As stated, however, this was extremely over-complicated and produced results that were mediocre, at best, so I decided to try a different approach.
My next attempt came from a closer examination of Korba's own temperature maps for Calen Ndor (link) and realized that what I loved most about them was their simplicity. So this time, using the same colours as I had created for my gradient above, I used a simple round brush with a low hardness for a little fuzz, and blocked out the general shape of the temperatures, and then deformed them by hand by painting each colour back and forth over it's neighboring colours until I had something that looked satisfactory.
I'm still concerned about some of those temperatures, though, on the final one.

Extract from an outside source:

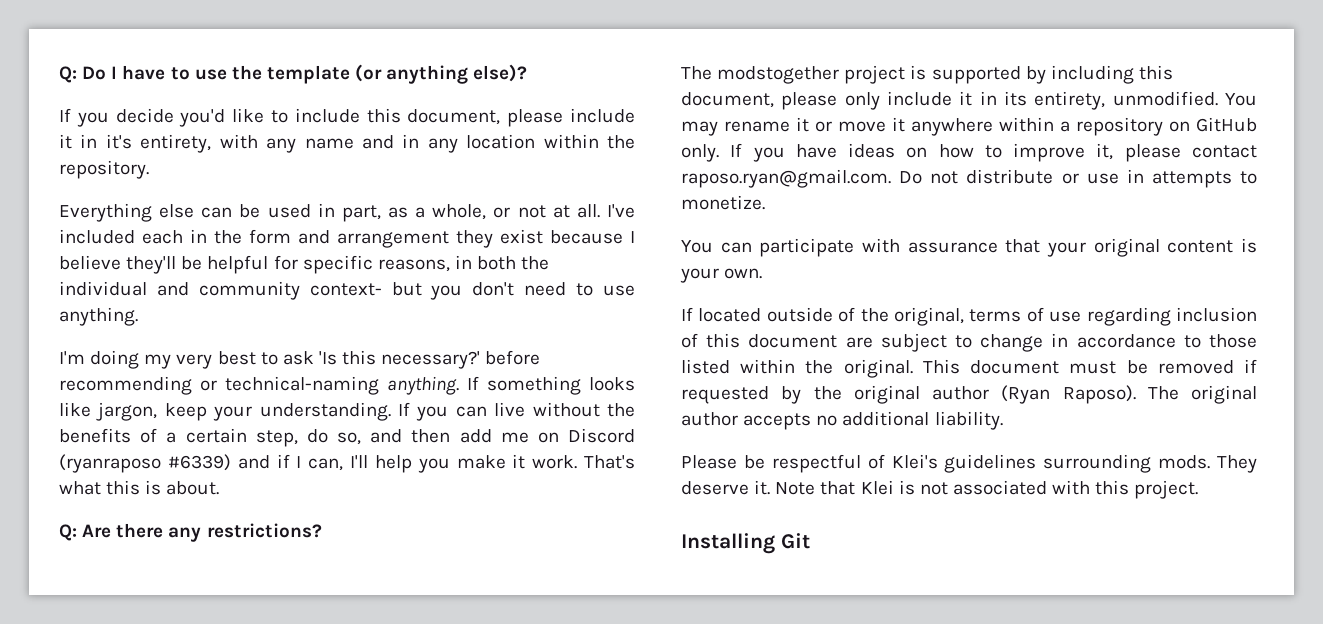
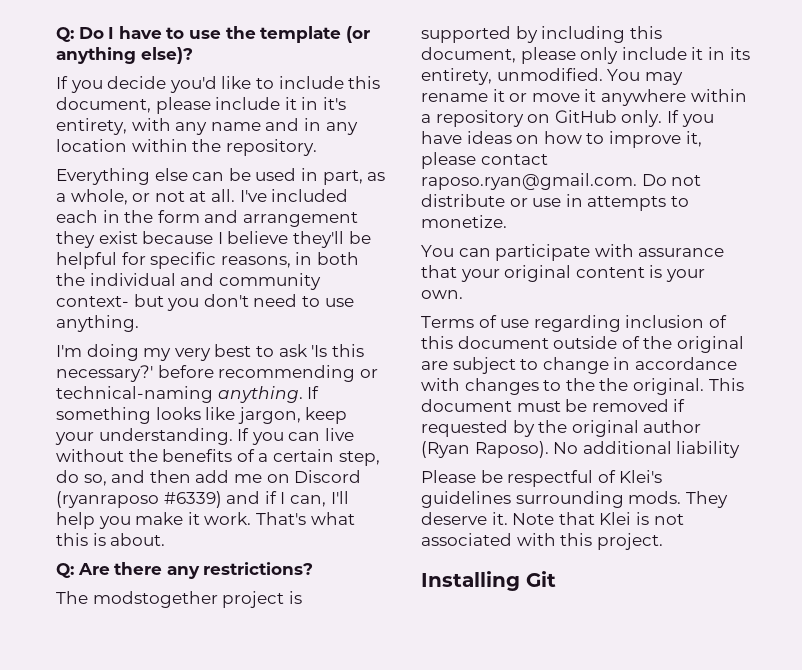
[681,307,1022,326] If located outside of the original, terms -> [421,316,474,328] Terms
(838, 341) none -> [553,336,744,353] outside of the original
[1183,334,1257,348] [681,359,796,374] to those listed within -> [421,378,595,395] with changes to the
[1147,385,1257,404] [681,411,1003,430] The original author accepts no additional liability. -> [553,441,741,458] No additional liability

Some of them just don't feel quite right to me for some reason. If anyone has any suggestions, feel free to offer them.
With any luck, some of that babble might prove useful for someone.
Next, I am going to finish up my wind currents for July, and then move on to rainfall. And/or I might touch up the temperature map to account for seasonal changes, as my world does actually have a tilt to it.
One of the things that I like most about the guild is seeing all the different approaches that others take when crafting their maps, and this example fits right into that category. As much as I've read up on climate/weather building for worlds, it always whips my backside in a very painful way. But what you've done here has certainly given me a new view of the process in a much more visible way than anything I've read so far.
Looking forward to seeing more.
This is looking very promising, in a sort of "oh god climates" sort of way (i know the pain, man, it's in the BONE), though I'm wondering what map projection you are using? Seems not to be equirectangular (it's not 2x1).
To be honest, I hadn't given really any thought to map projections until Karro mentioned something about it wrapping unusually at the poles (which it does, currently, but I can probably fix with some angry tinkering, heh).
When I started this, I simply went with 300 ppi on a page size of 11x17, as that's the largest size I can easily print at work, should I chose to do so. Beyond that, I had no idea. I noted a few places in the tectonics stage, where a plate was moving off the edge and "around" the globe, and tried to follow the motion mentally. Other than that, though, I've given little/no thought to what projection this is. Any recommendations on what I'm closest to?